Welcome to The Opener, where every weekday morning you’ll get a fresh, topical column to start your day from one of SI.com’s MLB writers.
It took exactly one game for Phillies fans to get that all-too-familiar sinking feeling in the pits of their stomachs again.
Facing the Braves on Opening Day, Philadelphia held a 2–0 lead in the seventh inning behind a strong outing from ace Aaron Nola. That lead was erased on a two-run homer by Pablo Sandoval, which caused Nola to give way to a revamped Phillies bullpen that was the team’s undoing last season. Now tasked with pitching without even a lead to protect, expectations had to be low.
Instead, the quartet of Archie Bradley, José Alvarado, Héctor Neris and Connor Brogdon held the Braves scoreless over 3 1/3 innings, and the Phillies won on a walk-off single by Jean Segura. It was just one game, and the bullpen was never tasked with facing a save situation, but the close victory could signal a turning of the page after last year’s disaster.
To call the Phillies’ 2020 bullpen the team’s Achilles' heel is an insult to Greek mythology. We don’t need to spend too much time dwelling on the past, but let’s just say it was very, very bad. Nine games are far too few to draw concrete conclusions, but Philadelphia’s relievers have acquitted themselves well so far in the young season. The team is 3–1 in one-run games (including Sunday night’s umpiring fiasco) and the bullpen ranks eighth in fWAR (0.4), 10th in strikeout rate (26.5%) and fifth in win probability added (0.99).
Those numbers don’t jump off the page exactly, but they don’t have to for the Phillies to be markedly improved this season. The team was the seventh-unluckiest team in baseball last season, falling two games short of its Pythagorean won-lost record. That’s a little over five wins when extrapolated over a full season, which could drastically swing Philadelphia’s playoff chances.
Apart from the bullpen, another reason to believe the Phillies can make it to October this year is the early returns from their lineup. The big names, at least, have come out of the gates strong, as Bryce Harper and J.T. Realmuto have picked up where they left off last year.
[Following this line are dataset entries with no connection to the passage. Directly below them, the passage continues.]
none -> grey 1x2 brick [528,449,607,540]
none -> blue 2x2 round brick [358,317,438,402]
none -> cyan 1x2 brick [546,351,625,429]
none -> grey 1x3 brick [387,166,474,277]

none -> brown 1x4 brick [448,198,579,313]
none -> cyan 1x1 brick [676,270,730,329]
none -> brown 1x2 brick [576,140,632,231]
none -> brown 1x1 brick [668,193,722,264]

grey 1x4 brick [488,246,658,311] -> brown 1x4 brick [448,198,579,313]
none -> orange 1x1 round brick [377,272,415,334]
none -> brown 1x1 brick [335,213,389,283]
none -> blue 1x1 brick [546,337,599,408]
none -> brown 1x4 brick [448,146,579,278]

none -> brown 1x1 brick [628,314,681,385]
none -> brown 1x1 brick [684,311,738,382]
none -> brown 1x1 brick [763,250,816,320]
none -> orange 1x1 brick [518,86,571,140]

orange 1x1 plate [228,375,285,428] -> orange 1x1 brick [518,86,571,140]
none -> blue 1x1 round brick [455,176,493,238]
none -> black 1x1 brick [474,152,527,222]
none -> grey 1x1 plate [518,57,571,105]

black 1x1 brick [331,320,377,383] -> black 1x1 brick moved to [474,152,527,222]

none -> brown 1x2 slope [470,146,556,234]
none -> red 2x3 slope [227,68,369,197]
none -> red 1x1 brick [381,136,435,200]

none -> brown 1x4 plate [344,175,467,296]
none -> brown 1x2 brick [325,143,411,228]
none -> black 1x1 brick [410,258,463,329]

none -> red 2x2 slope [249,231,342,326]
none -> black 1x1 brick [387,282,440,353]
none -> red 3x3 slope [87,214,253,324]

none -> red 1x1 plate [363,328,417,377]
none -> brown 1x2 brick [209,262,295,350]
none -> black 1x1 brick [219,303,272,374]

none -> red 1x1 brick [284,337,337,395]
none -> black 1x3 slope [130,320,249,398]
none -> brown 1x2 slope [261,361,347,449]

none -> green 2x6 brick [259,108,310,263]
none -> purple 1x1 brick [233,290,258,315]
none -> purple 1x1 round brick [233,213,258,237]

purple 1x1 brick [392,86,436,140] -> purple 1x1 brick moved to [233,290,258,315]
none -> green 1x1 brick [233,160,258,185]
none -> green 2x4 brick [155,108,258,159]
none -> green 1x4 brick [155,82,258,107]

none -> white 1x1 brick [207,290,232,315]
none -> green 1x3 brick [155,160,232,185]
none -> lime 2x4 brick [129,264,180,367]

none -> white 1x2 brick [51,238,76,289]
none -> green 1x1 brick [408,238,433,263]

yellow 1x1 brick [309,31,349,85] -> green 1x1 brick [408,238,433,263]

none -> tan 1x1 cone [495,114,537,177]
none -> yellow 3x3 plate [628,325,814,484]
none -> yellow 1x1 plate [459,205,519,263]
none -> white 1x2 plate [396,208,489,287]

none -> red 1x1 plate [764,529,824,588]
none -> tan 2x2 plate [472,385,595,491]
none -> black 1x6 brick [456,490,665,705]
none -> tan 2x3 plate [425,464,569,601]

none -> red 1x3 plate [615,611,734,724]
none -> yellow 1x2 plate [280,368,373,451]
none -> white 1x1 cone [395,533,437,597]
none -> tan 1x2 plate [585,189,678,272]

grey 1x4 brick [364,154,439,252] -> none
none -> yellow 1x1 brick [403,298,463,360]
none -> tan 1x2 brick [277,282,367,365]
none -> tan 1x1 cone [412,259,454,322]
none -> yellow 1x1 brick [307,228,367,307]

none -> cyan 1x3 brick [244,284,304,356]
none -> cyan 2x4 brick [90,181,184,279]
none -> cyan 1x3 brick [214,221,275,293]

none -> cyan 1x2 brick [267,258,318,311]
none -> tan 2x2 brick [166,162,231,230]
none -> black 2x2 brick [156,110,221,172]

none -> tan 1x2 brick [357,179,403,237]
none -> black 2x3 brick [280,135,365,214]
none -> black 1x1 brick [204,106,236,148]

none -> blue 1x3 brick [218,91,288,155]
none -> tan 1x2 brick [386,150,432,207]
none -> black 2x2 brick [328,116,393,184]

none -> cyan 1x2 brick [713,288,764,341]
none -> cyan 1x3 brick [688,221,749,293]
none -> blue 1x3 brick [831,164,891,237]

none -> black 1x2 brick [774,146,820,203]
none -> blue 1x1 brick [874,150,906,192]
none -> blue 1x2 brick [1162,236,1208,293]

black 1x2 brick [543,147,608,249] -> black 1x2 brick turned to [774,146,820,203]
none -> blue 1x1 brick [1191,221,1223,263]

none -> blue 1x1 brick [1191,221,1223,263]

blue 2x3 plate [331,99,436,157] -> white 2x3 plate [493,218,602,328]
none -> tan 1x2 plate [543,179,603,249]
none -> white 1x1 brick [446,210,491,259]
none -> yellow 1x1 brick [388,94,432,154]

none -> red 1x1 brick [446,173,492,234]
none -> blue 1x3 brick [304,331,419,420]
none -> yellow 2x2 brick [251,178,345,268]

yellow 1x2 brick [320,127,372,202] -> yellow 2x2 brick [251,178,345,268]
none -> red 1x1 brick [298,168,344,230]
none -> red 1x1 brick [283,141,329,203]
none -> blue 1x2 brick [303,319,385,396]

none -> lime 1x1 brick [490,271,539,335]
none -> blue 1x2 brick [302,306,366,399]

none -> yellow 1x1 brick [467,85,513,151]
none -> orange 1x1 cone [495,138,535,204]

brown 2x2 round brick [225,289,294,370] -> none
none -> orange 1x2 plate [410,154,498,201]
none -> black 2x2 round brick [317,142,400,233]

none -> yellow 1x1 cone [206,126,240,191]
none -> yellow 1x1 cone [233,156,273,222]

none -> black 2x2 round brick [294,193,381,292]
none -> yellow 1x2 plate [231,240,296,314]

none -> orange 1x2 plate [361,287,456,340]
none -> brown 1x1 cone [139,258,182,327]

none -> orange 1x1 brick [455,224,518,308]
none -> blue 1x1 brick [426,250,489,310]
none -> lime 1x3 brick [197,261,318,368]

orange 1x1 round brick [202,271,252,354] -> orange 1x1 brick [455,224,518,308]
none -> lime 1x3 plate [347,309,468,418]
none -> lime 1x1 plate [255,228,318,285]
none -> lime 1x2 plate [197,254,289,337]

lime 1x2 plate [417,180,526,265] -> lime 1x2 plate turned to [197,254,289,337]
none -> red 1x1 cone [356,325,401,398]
And while Rhys Hoskins will likely need to be more selective—he has zero walks and 11 strikeouts in 36 plate appearances to date—he’s been hitting the ball harder than ever, with a 92.5-mph-average exit velocity and a 68% hard-hit rate.
Hoskins’s newfound aggressive approach appears to be one that the Phillies as a whole have adopted, at least early on. Before this season, he had a career walk rate of 15.3% and swung at pitches outside the strike zone 23.9% of the time. Through nine games, he’s chased 36.5% of pitches outside the zone, which has led to more strikeouts, fewer (in this case, zero) walks and more power.
As a team, the Phillies have the seventh-highest strikeout rate (27.3%) and rank 26th in walk rate (7.3%) after ranking 24th and eighth, respectively, in those categories a year ago. Philadelphia has basically the same hitters in its lineup as it did a year ago, and the same hitting coach in Joe Dillon, who’s in his second season with the team. Perhaps this extreme contrast is merely the result of a small sample size, or an extreme change in philosophy. Either way, how Phillies hitters approach opposing pitchers is something to monitor in the weeks and months ahead.
As for starting pitching, the trio of Nola, Zack Wheeler and Zach Eflin has been stellar. Nola and Wheeler each profile as aces, while Eflin has quietly produced a respectable 4.05 ERA in 235 1/3 innings since 2019. Depth could be an issue beyond those three, which would put that much more pressure on the new-look bullpen that will be without Bradley after the righthander was placed on the injured list with a left oblique injury.
So far, though, the bullpen has handled pressure with apparent ease. April games don’t have the same feel as those in October, but you can’t play in the latter without acquitting yourself in the former. After actively hurting the team’s chances at success a season ago, Phillies relievers are now instrumental in the team’s early success. For the men tasked with ending games this season, that’s a good enough place to start.
• Shohei Ohtani keeps on raking. A blister has kept the two-way star from making his second start on the mound, but he didn't seem to bother him at the plate on Monday night when he ripped a double to right field with a 119-mph exit velocity, making it the hardest-hit ball of the season.
• Tyler Glasnow continued his superb start to the season, setting a new career high with 14 strikeouts in a 1–0 win over the Rangers. It was the most strikeouts for a Rays pitcher since Chris Archer fanned 15 in 2015.
• Ronald Acuña Jr. was at it again on Monday night. He was 1-for-2 with a triple, three walks and two runs scored in a 5–3 loss to the Marlins in 10 innings. His best moment, though, came when he tagged up and scored on a pop-out to the second baseman.
• That's one way to win a game. The White Sox won in walk-off fashion when, on what could have been an inning-ending double play, Cleveland first baseman Yu Chang's throw to second base hit Yasmani Grandal on the head.